Help Julie escape? Even this close to shore, among the snags and eddies of low water, the current was strong. Julie could stay afloat on a couple of pieces of furnace-wood, but once ashore, she'd have county patrols to contend with, and almost certainly the Reverend Levi Christmas, dogging the boat like a carrion wolf.

Along the starboard promenade, the men were singing, their voices rolling out across the water:

Ai, tingwaiye, ai tingwaiye. . . .

And from the women's side of the boat, two or three voices at first, then on the next round more, replied, “Ah waiya, ah waiya.”

African words, learned by rote from mothers who'd sung them long ago. Even those who hadn't known them before took them up, drawing comfort from the sound, from the memory of the quarters of their childhood, and the villages on the other side of the ocean, beneath the hot African moon.

Day- zab, day-zab, day koo-noo wi wi,

Day-zab, day-zab, day koo-noo wi wi. . . .

Could Queen Regine hear them, he wondered, down in the terrible dark of the hold? Was she able—he couldn't imagine how—to come out on deck, to move about silent in the night, seeking him like a vengeful ghost? I curse you to the ruin of all you touch, and the destruction of all you hope.
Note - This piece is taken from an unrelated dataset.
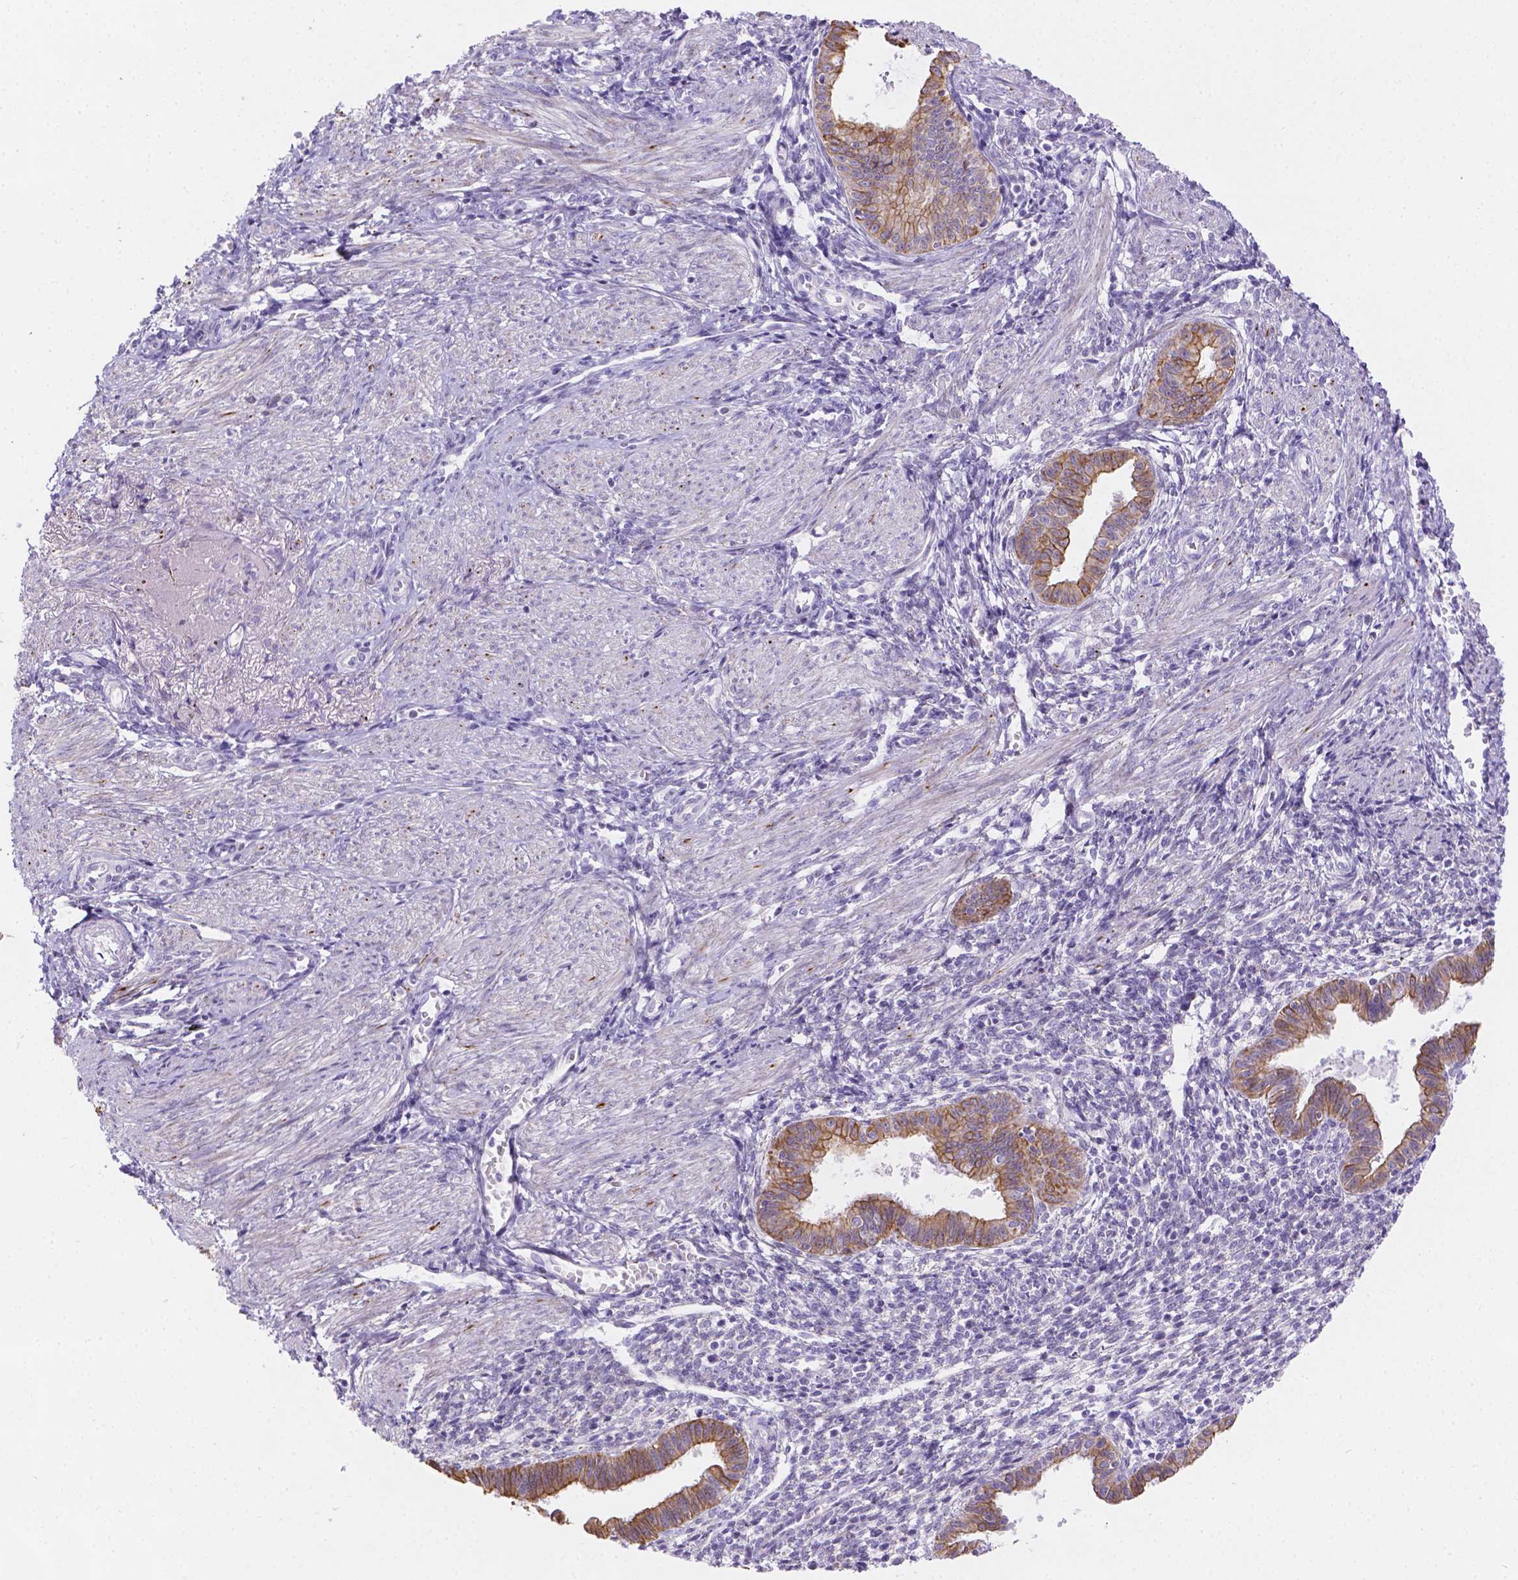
{"staining": {"intensity": "negative", "quantity": "none", "location": "none"}, "tissue": "endometrium", "cell_type": "Cells in endometrial stroma", "image_type": "normal", "snomed": [{"axis": "morphology", "description": "Normal tissue, NOS"}, {"axis": "topography", "description": "Endometrium"}], "caption": "A histopathology image of human endometrium is negative for staining in cells in endometrial stroma. Nuclei are stained in blue.", "gene": "DMWD", "patient": {"sex": "female", "age": 37}}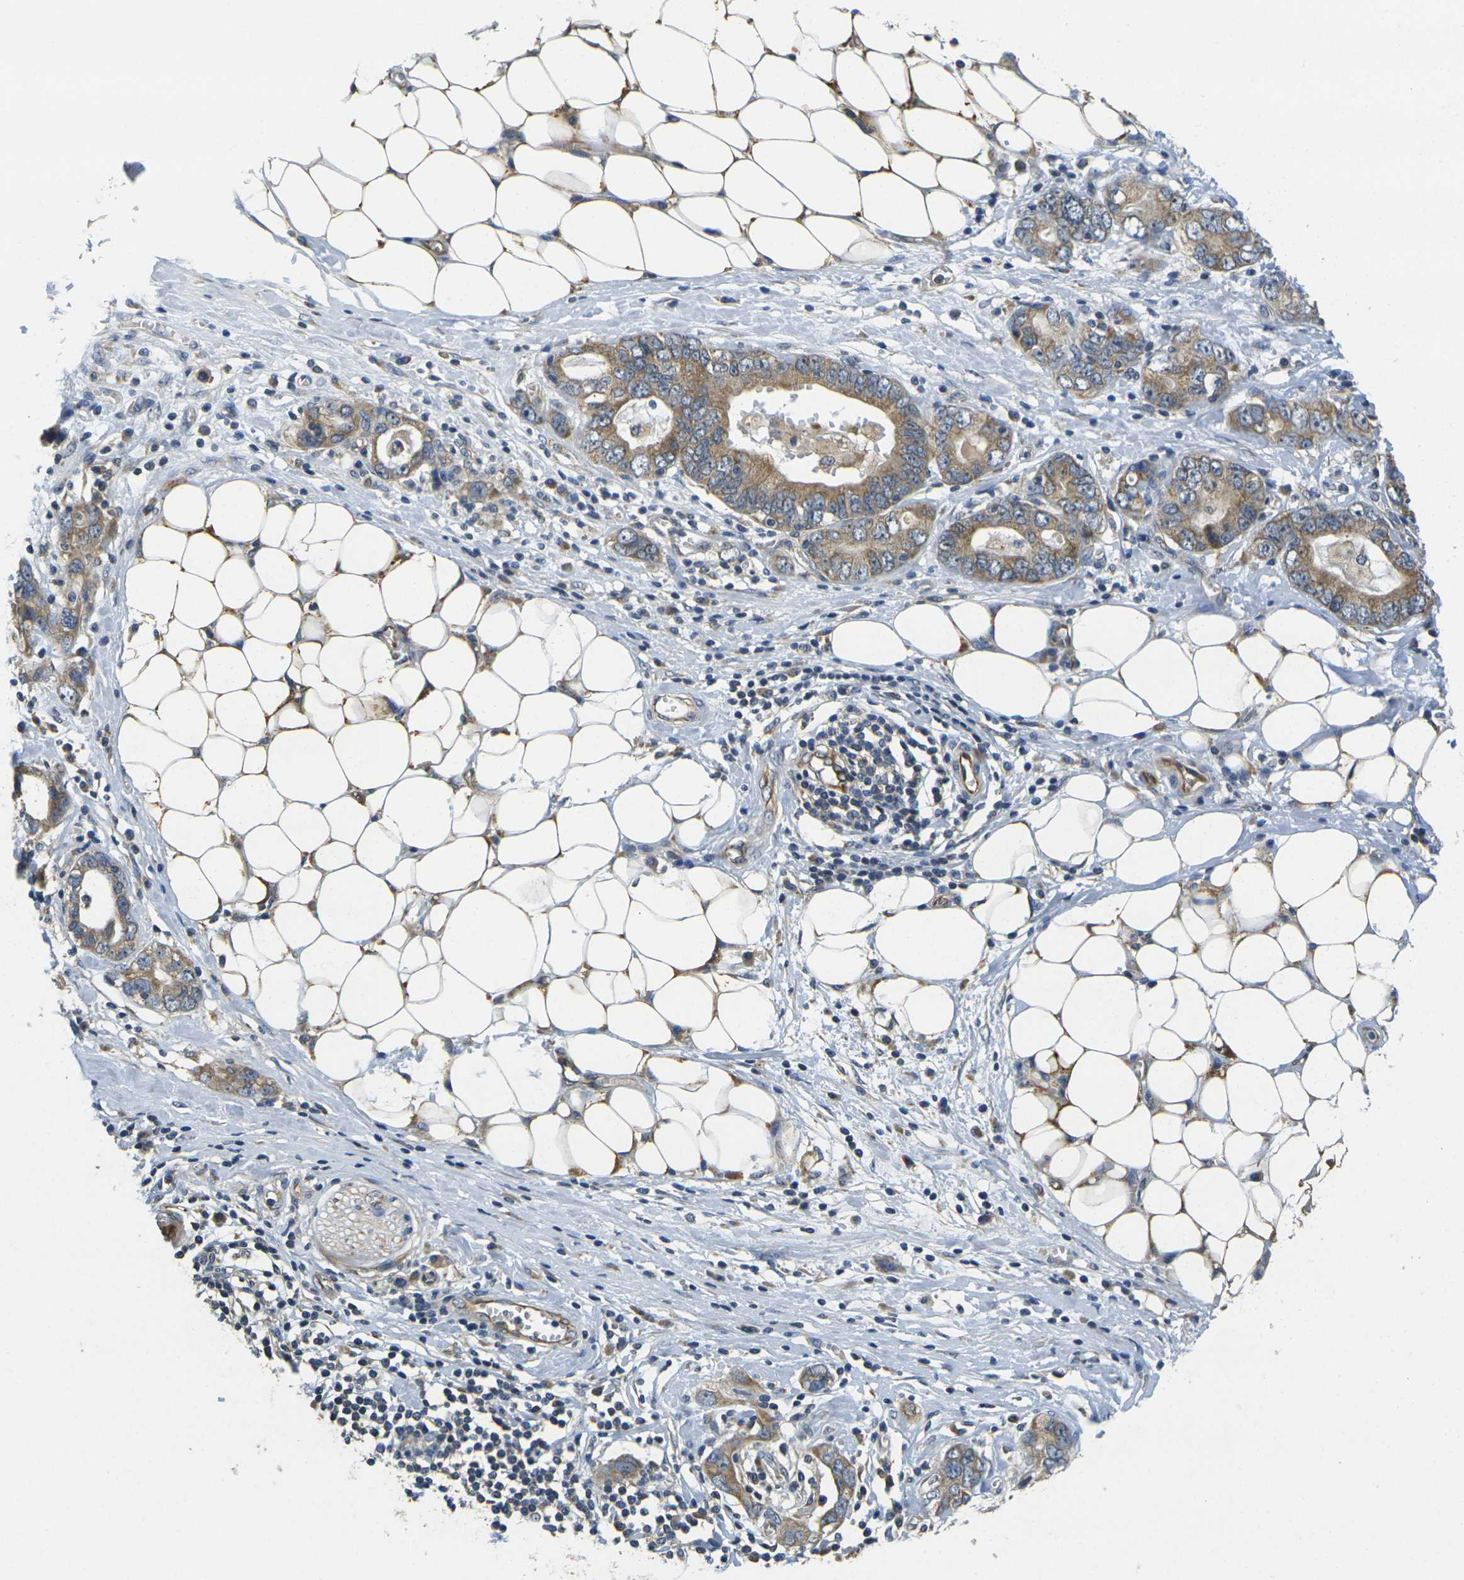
{"staining": {"intensity": "moderate", "quantity": ">75%", "location": "cytoplasmic/membranous"}, "tissue": "stomach cancer", "cell_type": "Tumor cells", "image_type": "cancer", "snomed": [{"axis": "morphology", "description": "Adenocarcinoma, NOS"}, {"axis": "topography", "description": "Stomach, lower"}], "caption": "Brown immunohistochemical staining in adenocarcinoma (stomach) demonstrates moderate cytoplasmic/membranous staining in approximately >75% of tumor cells.", "gene": "MINAR2", "patient": {"sex": "female", "age": 93}}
All he hoped stood a pace from ruin now, that was for certain.

January shivered, and fished in his pocket for the comforting touch of his rosary. He'd lived in Paris, and read the works of Locke and Hume, Kant and Hegel, and had listened to the talk of students in the cafes. He would no more have admitted to belief in a half-crazed old freedwoman's curse than he'd have worshipped God by cutting a lamb's throat and splashing blood on the altar. As a child he'd been told, by old Pere Antoine, that the strength of God was stronger than any curse of African devils.